T24 yazarı Oya Baydar'ın, tutuklu insan hakları aktivistlerinden Özlem Dalkıran'a mektubu.*
Özlem'e özlemle...
Sevgili Kum-kumam, Birbirimize nasıl hitap ederdik?
Aman Allahım, ben ne yaptım! Kubbe Altı Sözlüğü’ne baktım: “kumkuma” meğer yuvarlak karınlı madenî şişe demekmiş, bir de “birçok şeyi kendisinde toplamış olan” anlamı varmış. Ne kadar iyilik, vicdan, yürek, sevgi, dostluk varsa, hepsini kendinde topladığın için sana yakışıyor kumkumalık. Gel gör ki şimdi bu sözcüğü de casusluk şifresi, örgüt parolası falan sayıp beni de katıvermesinler şu dehşetengiz “Büyükada casusları” davasına!

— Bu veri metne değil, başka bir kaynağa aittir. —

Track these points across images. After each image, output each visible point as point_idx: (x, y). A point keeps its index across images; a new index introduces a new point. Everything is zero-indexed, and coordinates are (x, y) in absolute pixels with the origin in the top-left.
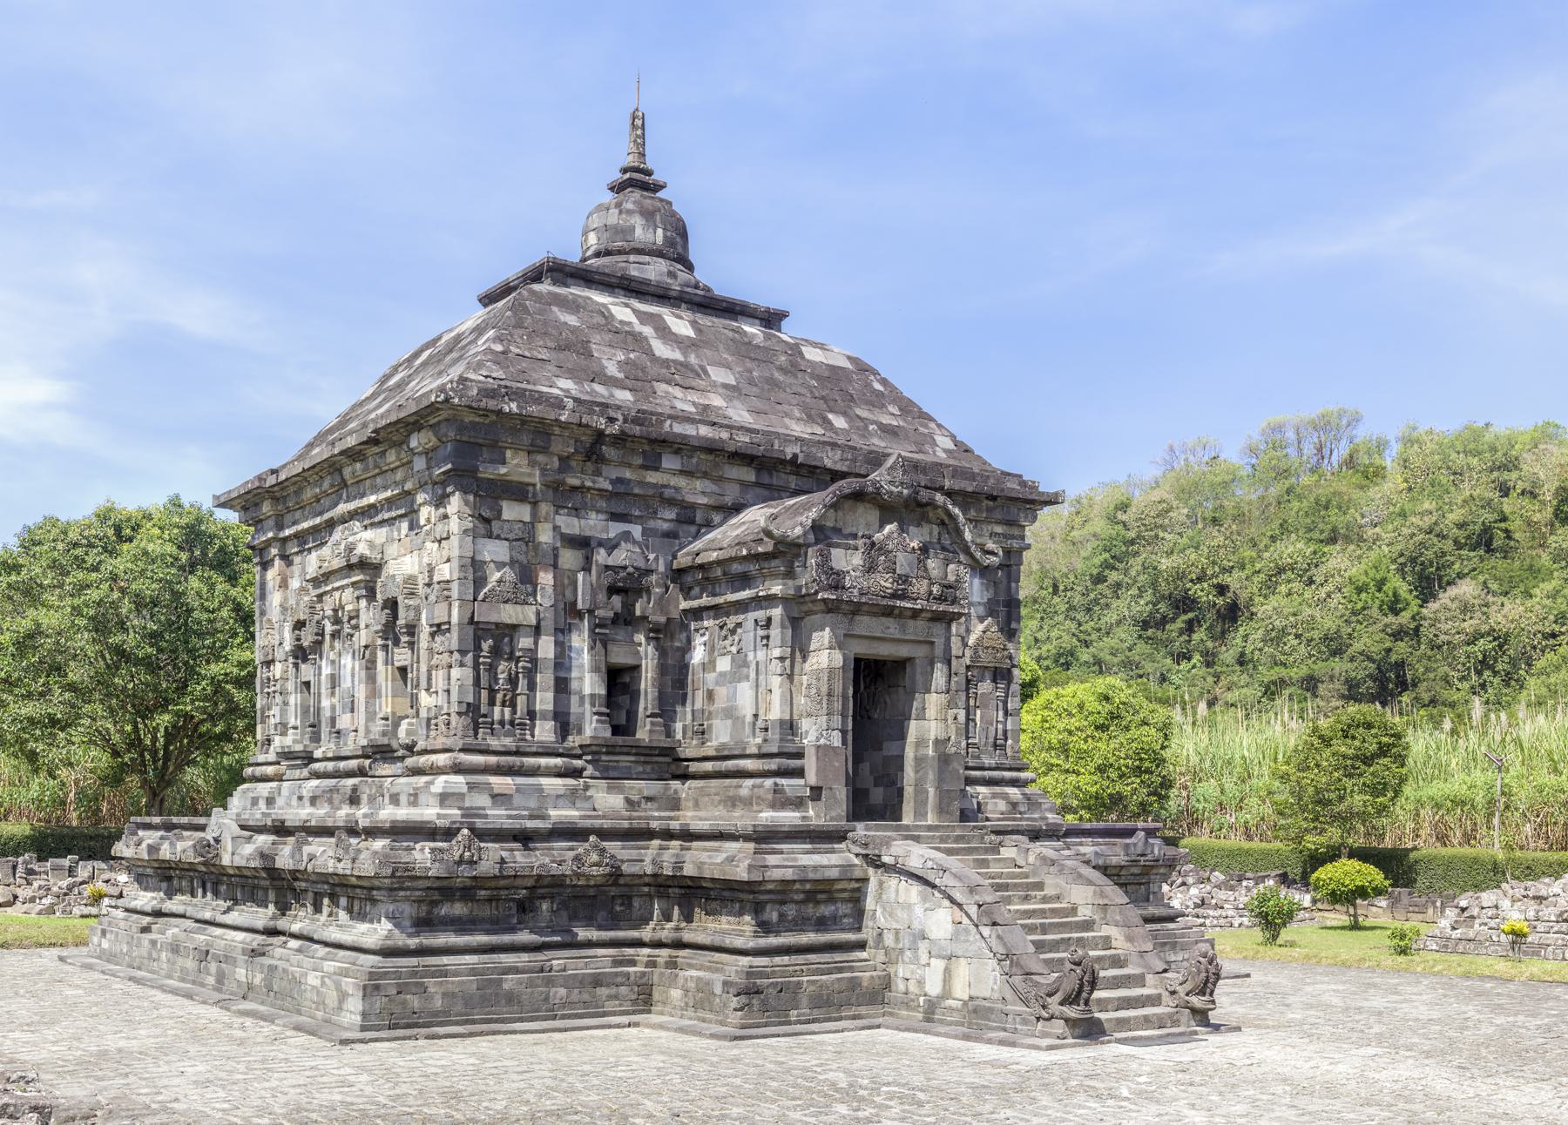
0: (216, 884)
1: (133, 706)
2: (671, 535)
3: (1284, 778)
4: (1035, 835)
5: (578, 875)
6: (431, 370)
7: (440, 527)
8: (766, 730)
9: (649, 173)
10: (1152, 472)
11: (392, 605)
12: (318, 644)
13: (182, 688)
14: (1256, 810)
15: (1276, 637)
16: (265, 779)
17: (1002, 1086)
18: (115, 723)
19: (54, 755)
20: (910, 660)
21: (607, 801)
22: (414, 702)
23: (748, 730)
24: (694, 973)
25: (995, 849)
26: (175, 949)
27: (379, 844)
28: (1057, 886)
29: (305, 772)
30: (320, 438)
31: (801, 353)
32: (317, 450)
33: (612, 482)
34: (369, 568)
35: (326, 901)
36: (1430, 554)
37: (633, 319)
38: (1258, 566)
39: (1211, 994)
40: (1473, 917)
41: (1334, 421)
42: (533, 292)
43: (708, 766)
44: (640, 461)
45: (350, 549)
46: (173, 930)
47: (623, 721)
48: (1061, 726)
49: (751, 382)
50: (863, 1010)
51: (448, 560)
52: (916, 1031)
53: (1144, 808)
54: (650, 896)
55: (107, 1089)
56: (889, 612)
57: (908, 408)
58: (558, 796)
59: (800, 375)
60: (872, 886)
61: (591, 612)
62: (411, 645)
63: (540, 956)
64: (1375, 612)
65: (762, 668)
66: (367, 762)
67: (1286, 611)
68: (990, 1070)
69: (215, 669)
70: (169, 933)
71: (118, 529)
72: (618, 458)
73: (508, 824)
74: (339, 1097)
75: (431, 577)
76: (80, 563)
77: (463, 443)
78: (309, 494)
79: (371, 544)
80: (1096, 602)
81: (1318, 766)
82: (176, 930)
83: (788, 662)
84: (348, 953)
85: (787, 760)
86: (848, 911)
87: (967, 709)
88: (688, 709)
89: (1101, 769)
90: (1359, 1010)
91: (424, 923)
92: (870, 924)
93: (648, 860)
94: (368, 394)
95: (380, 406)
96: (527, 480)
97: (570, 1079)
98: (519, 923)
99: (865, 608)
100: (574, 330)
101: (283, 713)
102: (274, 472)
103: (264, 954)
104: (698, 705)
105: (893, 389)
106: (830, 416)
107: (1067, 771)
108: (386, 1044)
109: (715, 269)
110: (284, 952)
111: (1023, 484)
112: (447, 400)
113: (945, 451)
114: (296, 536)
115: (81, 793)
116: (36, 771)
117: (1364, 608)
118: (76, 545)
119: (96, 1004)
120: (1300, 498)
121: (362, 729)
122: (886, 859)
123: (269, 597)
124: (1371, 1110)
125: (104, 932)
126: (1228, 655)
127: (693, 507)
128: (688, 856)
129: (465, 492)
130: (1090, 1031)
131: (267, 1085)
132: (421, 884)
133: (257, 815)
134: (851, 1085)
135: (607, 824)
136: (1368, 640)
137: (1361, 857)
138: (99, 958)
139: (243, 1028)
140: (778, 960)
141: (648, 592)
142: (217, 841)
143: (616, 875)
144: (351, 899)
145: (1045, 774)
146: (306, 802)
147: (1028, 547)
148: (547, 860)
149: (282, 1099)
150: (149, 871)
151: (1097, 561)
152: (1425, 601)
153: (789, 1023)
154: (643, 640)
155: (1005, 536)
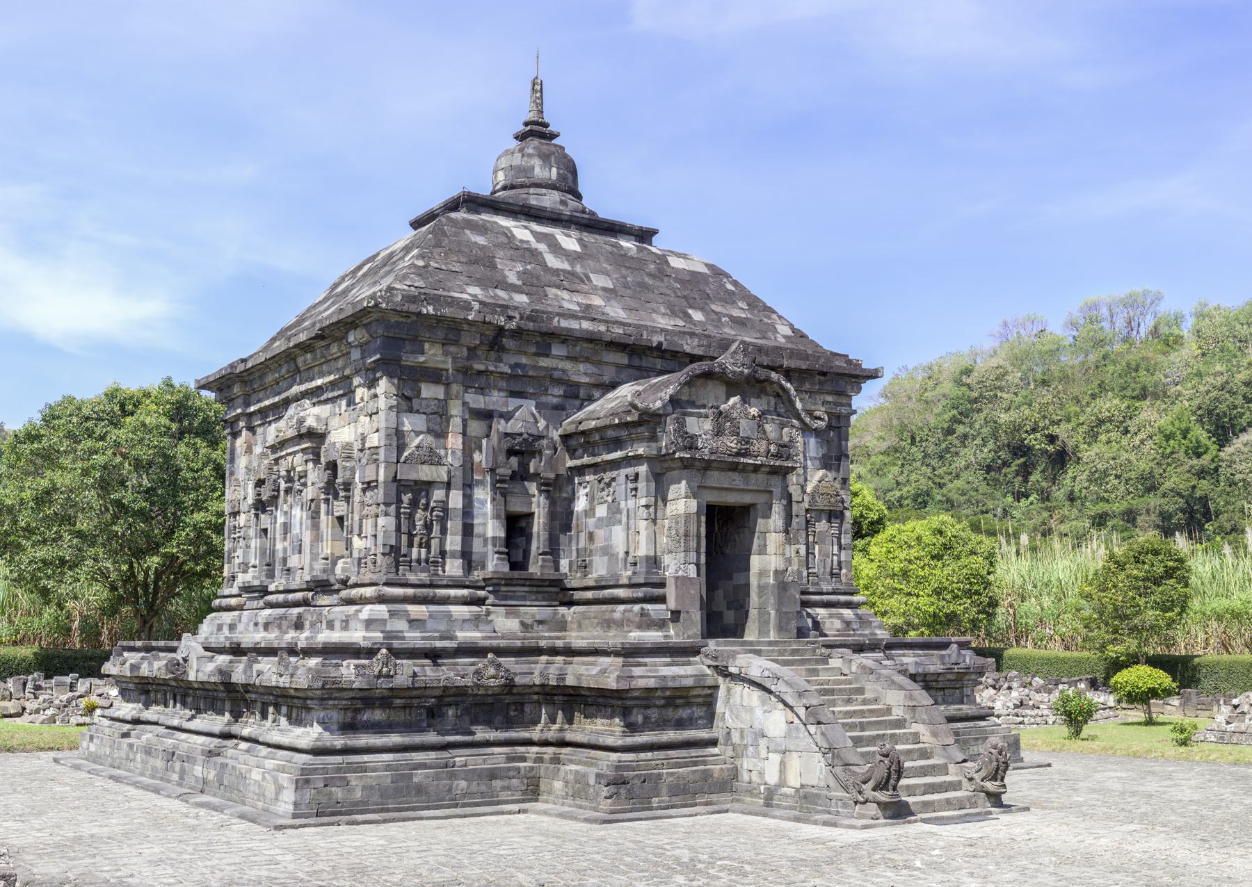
0: (184, 696)
1: (130, 549)
2: (559, 408)
3: (1088, 597)
4: (859, 648)
5: (478, 686)
6: (369, 280)
7: (371, 403)
8: (635, 564)
9: (546, 125)
10: (989, 344)
11: (332, 466)
12: (274, 499)
13: (169, 535)
14: (1069, 626)
15: (1098, 477)
16: (229, 609)
17: (817, 859)
18: (115, 562)
19: (64, 589)
20: (753, 505)
21: (505, 624)
22: (349, 544)
23: (621, 565)
24: (573, 767)
25: (825, 660)
26: (148, 751)
27: (313, 662)
28: (875, 690)
29: (261, 603)
30: (282, 333)
31: (667, 262)
32: (278, 343)
33: (511, 367)
34: (315, 437)
35: (271, 709)
36: (1222, 408)
37: (530, 238)
38: (1082, 419)
39: (1002, 780)
40: (1243, 713)
41: (1140, 300)
42: (450, 219)
43: (589, 595)
44: (533, 350)
45: (301, 422)
46: (147, 735)
47: (521, 559)
48: (902, 556)
49: (626, 286)
50: (714, 797)
51: (377, 431)
52: (756, 814)
53: (975, 624)
54: (539, 703)
55: (77, 867)
56: (734, 467)
57: (754, 303)
58: (464, 621)
59: (666, 279)
60: (722, 693)
61: (492, 470)
62: (347, 499)
63: (445, 754)
64: (1181, 455)
65: (632, 514)
66: (311, 594)
67: (1107, 456)
68: (811, 846)
69: (199, 517)
70: (144, 738)
71: (122, 406)
72: (511, 350)
73: (420, 644)
74: (265, 873)
75: (363, 444)
76: (90, 433)
77: (386, 338)
78: (270, 378)
79: (318, 418)
80: (947, 450)
81: (1115, 586)
82: (150, 735)
83: (652, 509)
84: (286, 752)
85: (651, 588)
86: (702, 714)
87: (807, 544)
88: (574, 548)
89: (937, 592)
90: (1134, 793)
91: (349, 727)
92: (721, 724)
93: (537, 673)
94: (321, 298)
95: (325, 310)
96: (441, 366)
97: (460, 857)
98: (429, 726)
99: (715, 465)
100: (482, 248)
101: (245, 554)
102: (244, 361)
103: (219, 755)
104: (582, 545)
105: (743, 288)
106: (690, 311)
107: (909, 594)
108: (313, 829)
109: (599, 198)
110: (236, 753)
111: (849, 362)
112: (376, 305)
113: (784, 337)
114: (260, 411)
115: (84, 619)
116: (48, 602)
117: (1173, 453)
118: (87, 419)
119: (79, 799)
120: (1114, 362)
121: (307, 568)
122: (732, 670)
123: (237, 461)
124: (1118, 876)
125: (92, 738)
126: (1059, 494)
127: (578, 385)
128: (570, 669)
129: (391, 376)
130: (898, 812)
131: (209, 863)
132: (346, 695)
133: (222, 639)
134: (692, 860)
135: (503, 643)
136: (1175, 479)
137: (1149, 661)
138: (87, 759)
139: (197, 817)
140: (642, 755)
141: (540, 453)
142: (185, 660)
143: (510, 686)
144: (290, 707)
145: (890, 597)
146: (261, 628)
147: (855, 412)
148: (452, 674)
149: (218, 875)
150: (131, 686)
151: (947, 417)
152: (1222, 446)
153: (651, 809)
154: (536, 492)
155: (835, 403)
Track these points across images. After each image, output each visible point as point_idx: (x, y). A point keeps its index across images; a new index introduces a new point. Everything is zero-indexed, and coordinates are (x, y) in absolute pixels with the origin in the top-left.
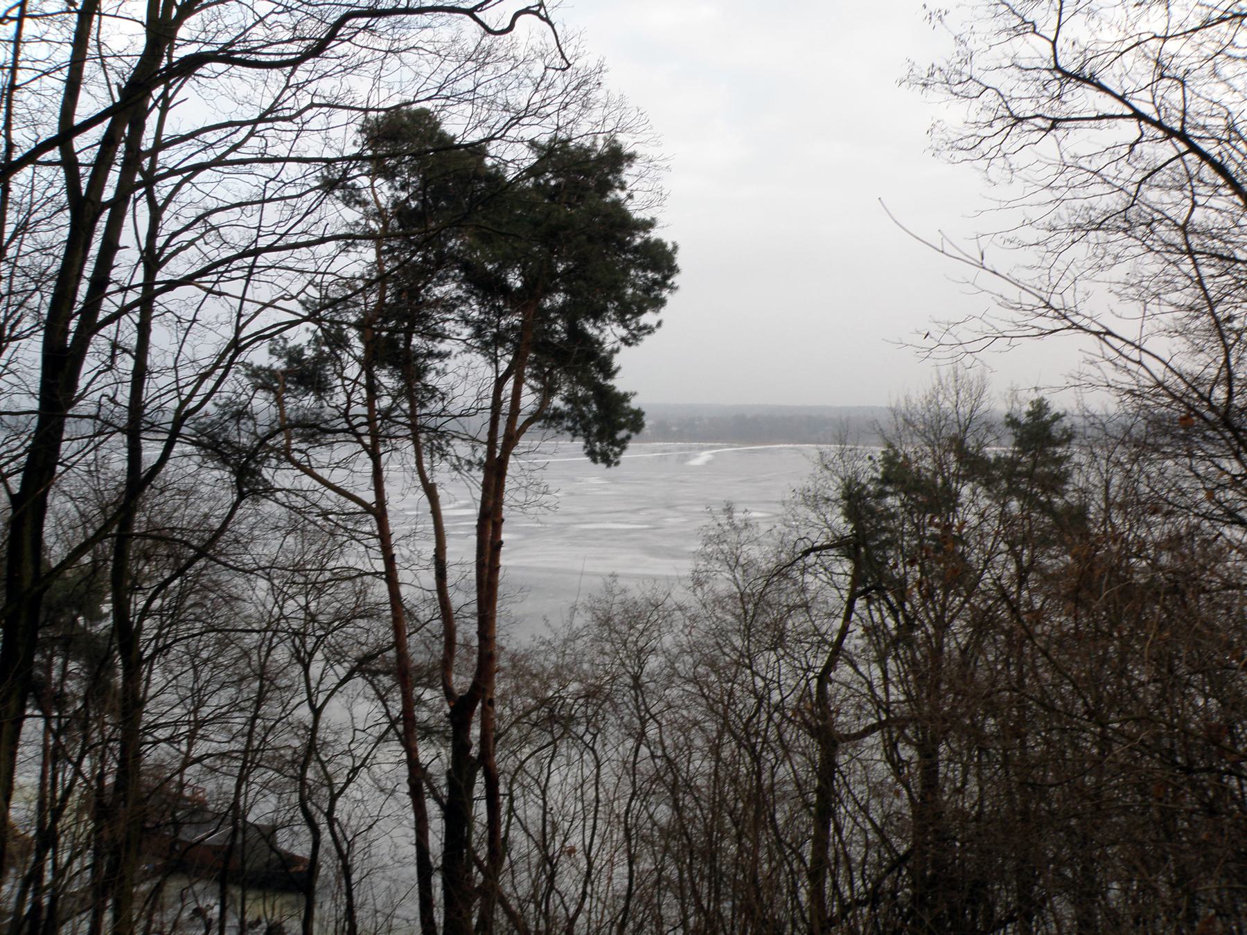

O zaman, istersen kısaltıp “kumam” diyeyim. Anlarsın ya, millî ve yüzde yüz yerli gelenek ve ahlakımızda kumanın yeri vardır; büyüklerimiz de yüce yargımız da yadırgamazlar. Aydın’ın da itiraz edeceğini sanmam.
Şaka yapacak halimiz kalmadı ama gel gör ki yaşadıklarımız sanki büyük bir şaka. Abukluğun sınırını çoktan aştık, hunileri kafamıza takıp oynama aşamasına geldik. Biliyorum, “bu da geçer ya hu”. Benim ömrüm yetmese de, sizler bu karabasanın sona erdiğini tabii göreceksiniz. Ne var ki, bu hale düşmüş bir yargının toparlanması nasıl mümkün olacak. Eğitimden yargıya kurumlardaki ve toplumdaki tahribat; siyasî tercihi, iktidar yandaşlığını falan aşan bu cehalet, bu çürüme, bu habaset (kötücüllük), bu çöküş nasıl giderilecek! Kaç kuşak gerekecek onarım için!
Hakkınızda bir ihbar olmuş Büyükada’da bir otelde, apaçık bir yerde, herkesin ortasında yaptığınız bir seminer sırasında. Çevirmen diye tuttuğunuz görevli muhbirin teki (Dikkat isterim; gizli casusluk toplantısı için Çevirmenler Derneği’nden bir çevirmen istiyorsunuz. Ne tedbirsiz, ne acemi ajanlarsınız siz böyle!) ihbarda bulunuyor. Gerçek Rus casuslarına dayanarak Büyükada’yı FETÖ’cü darbenin ve NATO’cu planların üssü ilan etmiş Avrasyacı ulusalcı gazete, Cingöz Recai’ye parmak ısırtacak düzmece haberlerle ihbarı destekliyor. Hepiniz anında derdest ediliyorsunuz. Deliller; casusculuk oynayan çocuk işi bile denemez, komik demek daha doğru.
Peki savcı ne yapıyor? Tek yapması gereken, sizi tutuklayanları, olmaz böyle saçmalık diyerek kapıdan kovmakken tutup iddianame hazırlıyor. Yetmiyor, bu iddianameyi mahkeme kabul ediyor. Yetmiyor, görevleri ve uğraşları iktidarın emir ve istekleri doğrultusunda yalanlar üretmek olan yandaş basın sabun köpüğü iddianameye içerik kazandırmak için harekete geçiyor.
Beni umutsuzluğa düşüren bu işte. Bu savcılar, bu hâkimler hukuk okumuşlar, bunların eline insanların kaderi teslim edilmiş. Eh, hâlâ görevde olduklarına göre FETÖ’cü de değiller. Ama bunca hukuksuzluğu, adaletsizliği içlerine sindirebiliyorlar, meslekleriyle bağdaştırabiliyorlar. İktidarlar geçicidir ama cehalet, teslimiyet ve habaset ne yazık ki kolay giderilmez, çabuk aşılmaz.
Çok sevgili Özlem’ciğim, Kumkumam benim.
Dolaylı haberlerini alıyoruz. Hâlâ dışarıda kalan arkadaşlarımızla ne zaman buluşsak seni anıyoruz. Çıktıktan sonra ilk sabah kahvaltısında bize pişi kızartacaksın, değil mi? Bekliyoruz.